An investigation on stressing and breakage response of a prestressing strand using an efficient finite element model

• Wire breakage is simulated to characterize the post-breakage behavior of a prestressing strand.
• The effects of modeling parameters on strand response are investigated.
• Breakage in an outer wire results in greater prestress loss than that in the center wire.
• The onset of interwire motion redistributes the load sharing among the wires.
• The natural frequency of strand shifts with successive wire breaks.
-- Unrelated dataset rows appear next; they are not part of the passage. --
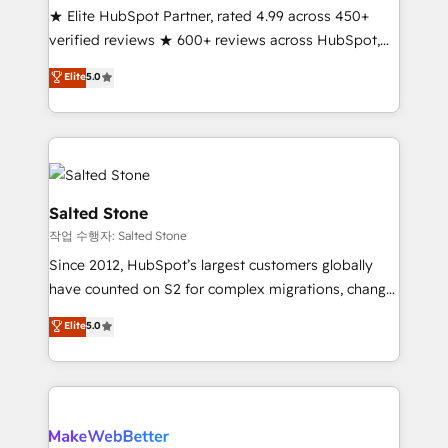
★ Elite HubSpot Partner, rated 4.99 across 450+
Scale: Fastest tiering Elite HubSpot Partner 🪴 -
verified reviews ★ 600+ reviews across HubSpot,
Sales Hub: More implementations than any other
G2 & Clutch ★ 150+ in-house HubSpot-certified
Partner 💻 - Migrations: We convert Salesforce
Elite
5.0
experts ★ 1,500+ implementations across 25+
addicts to HubSpot evangelists 🧡 Don't hire a
countries ★ AI-first, RevOps-led, onboarding-
marketing agency for an Ops problem. Don't hire a
obsessed INSIDEA helps growing companies turn
technical agency for a growth problem. Hire a
HubSpot into a revenue engine. We onboard your
partner built to solve both.
team, migrate your data, and build AI-powered
workflows that drive adoption from week one, in
Salted Stone
your time zone. What we do: ➤ Onboarding: Live in
작업 수행자: Salted Stone
weeks, with workflows built around your business,
Since 2012, HubSpot’s largest customers globally
not a template. ➤ Migration: Move from any legacy
have counted on S2 for complex migrations, change
CRM. Zero downtime, full data integrity. ➤
management, systems integration, and creative
Implementation: Configure HubSpot to run your
Elite
5.0
solutions that deliver measurable impact and
revenue process. Sales, marketing, and service wired
transform brand experiences As one of the few full-
together. ➤ AI and Integrations: Layer Breeze AI,
service creative agencies in the HubSpot
custom agents, and APIs to remove manual work. ➤
ecosystem, we blend strategy, technology, & award-
Ongoing Management: Monthly tune-ups, feature
winning design to build scalable, globally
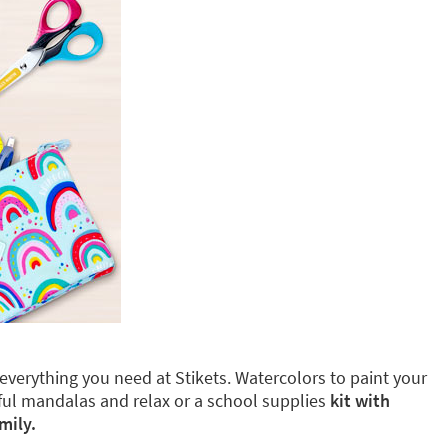
d everything you need at Stikets. Watercolors to paint your
iful mandalas and relax or a school supplies
kit with
mily.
The mechanical response of a wire strand is inherently complex because the helical wires undergo evolving stress and contact conditions as the strand is loaded. Further complications are added to the strand behavior if one or more of the wires break due to strand degradation over time. Although a detailed investigation on strand behavior is critically important for predicting the capacity of a broken strand as well as developing new monitoring approaches for wire break detection, there is little study available in the literature on wire breakage in a stressed strand. This paper provides an extensive investigation on stressing and post-breakage dynamic behavior of a prestressing strand. A finite element model is generally useful to study the global strand response, along with many localized phenomena that have strong influence on its performance, but are difficult to capture either experimentally or through closed-form analytical models. Investigations on certain behaviors, such as wire breaks, however, require a relatively large or even a full-scale model to adequately develop contact and frictional conditions. Moreover, such a sizeable model can account for any deviation points and may avoid edge effects. Consequently, several finite element parameters, such as the load ramp profile and duration, effects of damping and interwire friction, become critical for an accurate and efficient model. This paper first presents the use of a parametrized model to study strand behavior and evaluates the effects of these modeling parameters on strand response; load distribution and redistribution among the wires at the onset of interwire motion are also considered. The model is then used to simulate wire breakage in a prestressing strand, so that various aspects of post-breakage response can be examined. Numerical results show that a linear load ramp or stressing too quickly may lead to an inaccurate axial tension developed in the strand, whereas the inclusion of nominal mass-based damping has been found effective in achieving a quasi-static solution at a reasonable computational cost. In addition, the wire break simulation results indicate that breakage of an outer wire results in greater prestress loss than breakage of the center wire, which might have important implications for non-destructive wire breakage detection.